La molibdomancia fue una técnica consistente en dejar caer plomo o estaño fundido en agua. La forma resultante era interpretada simbólicamente como una predicción de futuro: una superficie burbujeante significaba dinero, una forma frágil o rota, desgracia. Era una costumbre de Europa oriental en la Edad Media. En la República Checa es una de las tradiciones de Navidad; los turcos creen que ayuda a resolver diferentes problemas espirituales. El estaño se lleva una parte de uno mismo, la que daña.
Se ha escrito mucho acerca del arte como un ejercicio espiritual de purga, catarsis, explosión, y otros sustantivos de externalización: una especie de chivo expiatorio. Sacar afuera, espantar, hacer huir o desaparecer aquello que no podemos seguir cargando en los hombros, que nos impide caminar. Son pocas las ocasiones, como en este caso, en que, lo que debería expulsarse, es atrapado para siempre, como titán en el tártaro.
La artista visual Melanie Dealbera, pensando en si se puede depositar una experiencia personal en un cuerpo inanimado, se lo preguntó en este íntimo ritual: vertió estaño en agua, y luego atrapó en resina transparente la forma resultante. Las primeras piezas se instalaron en 2021 en Buenos Aires bajo el nombre de “No he podido amar sino donde la muerte”, refiriéndose al atormentado texto de Poe. Puede tomarse como la versión en tres dimensiones de otro proyecto de Dealbera, Las formas del agua, que tuvo como metodología llevar al plano las ondas y sus recorridos, como si se tratara de su secreto idioma. El agua en estado líquido, que aquí actúa como catalizador y molde, es dotada de vida confiriéndole una historia, trayectoria, destino; y mil rostros, a través de la luz. En este caso, el estaño ha capturado la húmeda huella. El estaño se solidifica, el agua le ha indicado cómo fue en el preciso instante en que ambos se llenaron de escozor. Dos amantes que se transfieren temperatura para formar una expresión irrepetible para siempre. Jamás se podrán lograr dos resultados iguales, y es por ello que cada una de estas 33 piezas, son únicas; personales, polisémicas, polivalentes, eternas. Pequeñas lápidas incorruptibles donde se puede ver la huella de lo que fue y ya sanó, como fragmentos de muda de piel, de un espíritu que debió moldear el carácter a fuerza de enfriamiento de aquello que ardía dentro: un metal capaz de enfermar a otros, por eso quizá, debe ser atrapado.
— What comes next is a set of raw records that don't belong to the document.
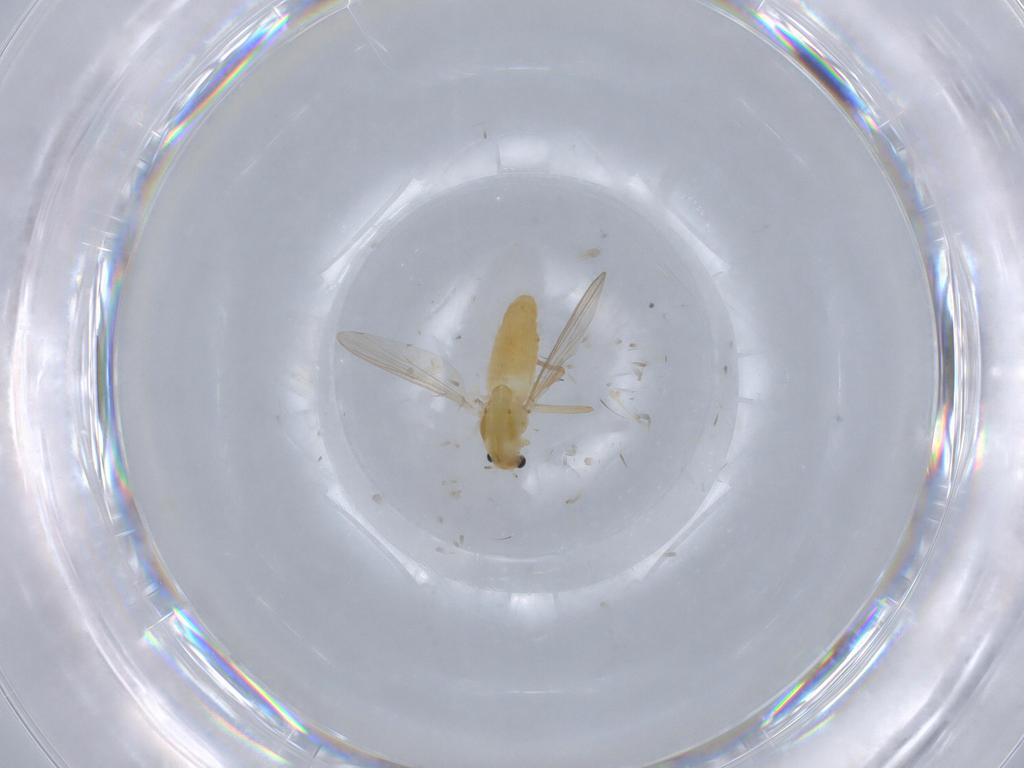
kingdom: Animalia
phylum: Arthropoda
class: Insecta
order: Diptera
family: Chironomidae
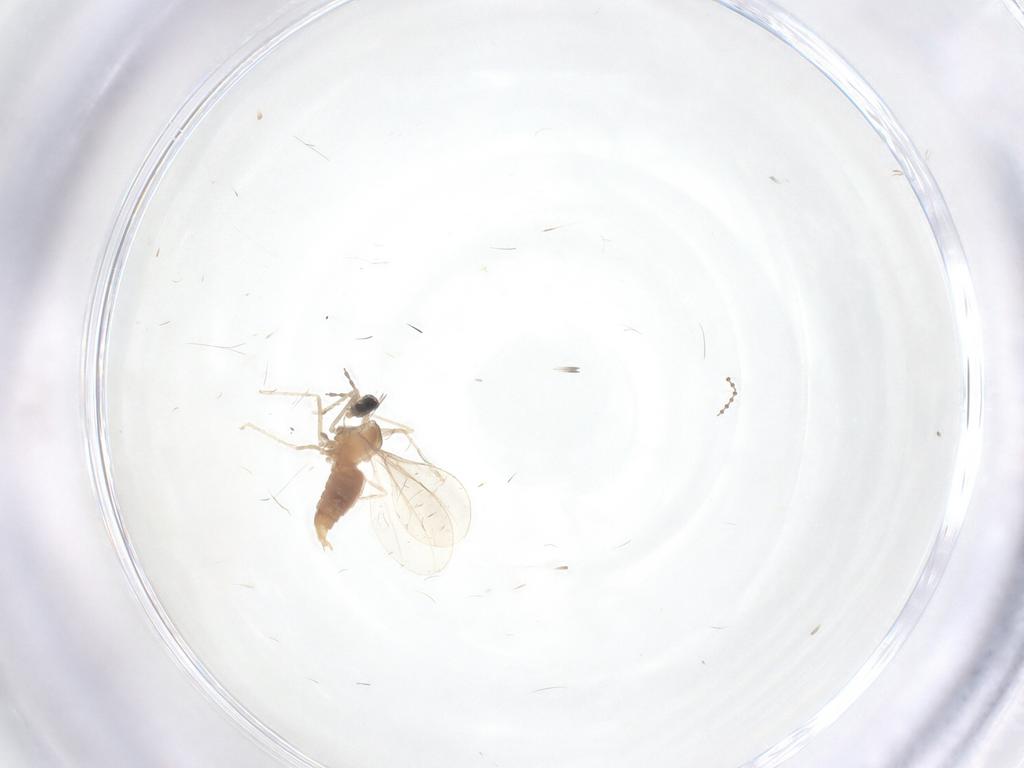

La historia de la humanidad ha abordado la existencia del alma desde perspectivas biológicas, filosóficas, alquímicas y místicas. Dealbera no descarta esos caminos, se pregunta si puede llegarse a ella a través de la materialidad, es decir, emprende el camino inverso: vacía materia en la concavidad abstracta (supuesta alma-molde) como un lecho de río que encuentra su cauce a pesar de los obstáculos. “El agua sigue, confía — asegura la artista — , aunque no pueda ver lo que se interpondrá en su camino, en su recorrido dibuja”. “Podríamos distinguir dos imaginaciones — ensaya Gastón Bachelard en la introducción de El agua y los sueños — : una imaginación que alimenta la causa formal y una imaginación que alimenta la causa material o, más brevemente, la imaginación formal y la imaginación material. (…) Es necesario que una causa sentimental, íntima, se convierta en una causa formal para que la obra tenga la variedad del verbo, la vida cambiante de la luz”. La causa sentimental de Dealbera fue su ritual; la causa formal: estas piezas de arte, es decir, elementos arrojados a la interpretación de quien las recorre.
Las formas cilíndricas remiten a los cortes arqueológicos de la corteza terrestre para estudiar su pasado: catástrofes, temblores, extinciones. A golpe de vista, estamos en presencia de fósiles atrapados en ámbar moderno: metal en lugar de carbono, resina sintética en lugar de vegetal, un fósil de la tecnología humana. Quizá, en un futuro, los arqueólogos (terrestres o no) los encuentren para dilucidar un imaginario de época a través de las huellas del elemento que propició la vida en este planeta testimoniadas por un metal, símbolo de la revolución industrial que la destruyó. Jamás podremos saber qué sintió Melanie en su rito, pero si podemos ver las huellas.